Guess Who Wants to Write Government Checks to Poor People?

Faced with growing income inequality, conservatives promote an unexpected solution.

Photo | Shutterstock.com

Photo | Shutterstock.com

Good news! After more than a generation of the rich getting richer while the poor and middle class have been left behind, conservatives are starting to wake up to the fact that there’s growing income inequality in America — and that it’s a bad thing.

You’ll never guess, though, how some conservatives want to solve the problem: By getting the government to start writing checks to subsidize the wages of America’s poorest workers.

Really.

Here’s economist Noah Smith, talking about the idea recently in an interview with the American Enterprise Institute, a market-oriented think tank:

We would be putting our thumb on the scales between humans and robots to keep humans in work that in a perfectly free market they wouldn’t be doing. When a company offers you wage, the government matching would have already [been] done behind the scenes. Someone comes and offers to pay me $20 an hour, the government is paying $12 of that. I would be making $8 an hour, but I would feel like a person who making $20 an hour.

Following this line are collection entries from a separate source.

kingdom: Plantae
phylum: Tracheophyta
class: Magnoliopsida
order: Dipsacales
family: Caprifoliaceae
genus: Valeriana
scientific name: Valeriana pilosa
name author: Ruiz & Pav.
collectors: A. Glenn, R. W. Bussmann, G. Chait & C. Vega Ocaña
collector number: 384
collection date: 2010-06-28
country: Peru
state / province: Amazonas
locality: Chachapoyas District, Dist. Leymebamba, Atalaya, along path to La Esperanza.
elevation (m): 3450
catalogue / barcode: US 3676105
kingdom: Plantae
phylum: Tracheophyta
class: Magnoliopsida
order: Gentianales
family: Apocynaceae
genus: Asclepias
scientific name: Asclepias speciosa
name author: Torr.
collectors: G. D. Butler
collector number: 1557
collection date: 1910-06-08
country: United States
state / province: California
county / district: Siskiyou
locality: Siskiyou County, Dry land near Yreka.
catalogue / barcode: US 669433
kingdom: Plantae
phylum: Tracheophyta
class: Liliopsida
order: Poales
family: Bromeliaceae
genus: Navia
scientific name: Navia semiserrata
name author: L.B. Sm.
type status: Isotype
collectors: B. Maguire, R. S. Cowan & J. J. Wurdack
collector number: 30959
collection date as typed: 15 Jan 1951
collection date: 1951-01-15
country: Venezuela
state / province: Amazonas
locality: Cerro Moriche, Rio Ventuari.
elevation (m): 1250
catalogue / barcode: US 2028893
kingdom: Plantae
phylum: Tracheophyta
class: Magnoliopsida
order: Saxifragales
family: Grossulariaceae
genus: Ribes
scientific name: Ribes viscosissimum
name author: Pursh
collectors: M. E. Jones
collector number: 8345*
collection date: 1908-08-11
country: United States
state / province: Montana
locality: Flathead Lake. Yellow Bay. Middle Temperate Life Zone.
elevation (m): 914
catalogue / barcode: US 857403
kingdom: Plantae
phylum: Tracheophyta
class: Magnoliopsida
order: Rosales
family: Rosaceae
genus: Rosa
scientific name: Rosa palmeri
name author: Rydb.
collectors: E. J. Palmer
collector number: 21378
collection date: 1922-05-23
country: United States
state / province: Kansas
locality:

Now, this isn’t straight-out welfare — workers would still be working — but it’s more than a little bewildering coming from the right. For one thing, the proposal implicitly acknowledges that the free market has some shortcomings that won’t fix themselves. It also allows for the possibility that poor people aren’t moral failures, no matter what the Ayn Rand acolytes on the right believe.

What’s more, the scheme amounts to a good old-fashioned redistribution of wealth, taking money from those who have plenty and giving it to those who need more — and, well, Tea Party conservatives have been pretty plain what they think about redistribution: It’s socialism, and they don’t like socialism.

But the proposal — known, in some permutations, as a “negative income tax” — has kind of a long history on the right. There have been few advocates of the free market more ardent (and more worshipped by Reaganite Republicans) than Milton Friedman, but he actually came up with the plan decades ago. And in recent months, some smart guys on the right have come to quietly embrace the idea anew. The proposal, after all, rewards work. Better than paying somebody to stay home and watch TV, right?

The question remains, though: Why now? Why do (some) conservatives suddenly care about income inequality?

My guess: Part of it is that Barack Obama is president, and acknowledging the problem now allows Republicans to lay it at the feet of a Democrat, no matter how long the issue has been festering. A second possibility? There’s growing evidence that income inequality gets to be a drag on the economy, which eventually affects even the rich. Sometimes the problem is too big to ignore.

So for liberals, what’s not to like?

Well, one danger is that we’re in for a “yoink” moment. Remember, it was Republicans and their think tanks that originally proposed health insurance mandates as an alternative to government-provided universal health care — the plan became tyrannical socialism just as soon as a Democrat tried to implement it. Writing checks to poor people so they’ll be less poor is a lot closer to actual socialism; what’s the likelihood the local Tea Party congressman would stick his neck out for this kind of scheme?

The other problem is that while labor costs would be socialized, actual profits would remain privatized. One reason (some) conservatives like this proposal is that it takes an increased minimum wage off the table; instead of paying workers what they need to survive, taxpayers would do it. Companies like McDonald’s, though, would still keep their profits.

In an era where fast-food jobs are almost all that’s left, though, taxpayers are already subsidizing McDonald’s and its ilk. Perhaps it’s better to formalize the process instead of letting Americans suffer through the current ad hoc process. For most of us, though, the sight of conservatives advocating taxpayer money for the poor is something remarkable to behold.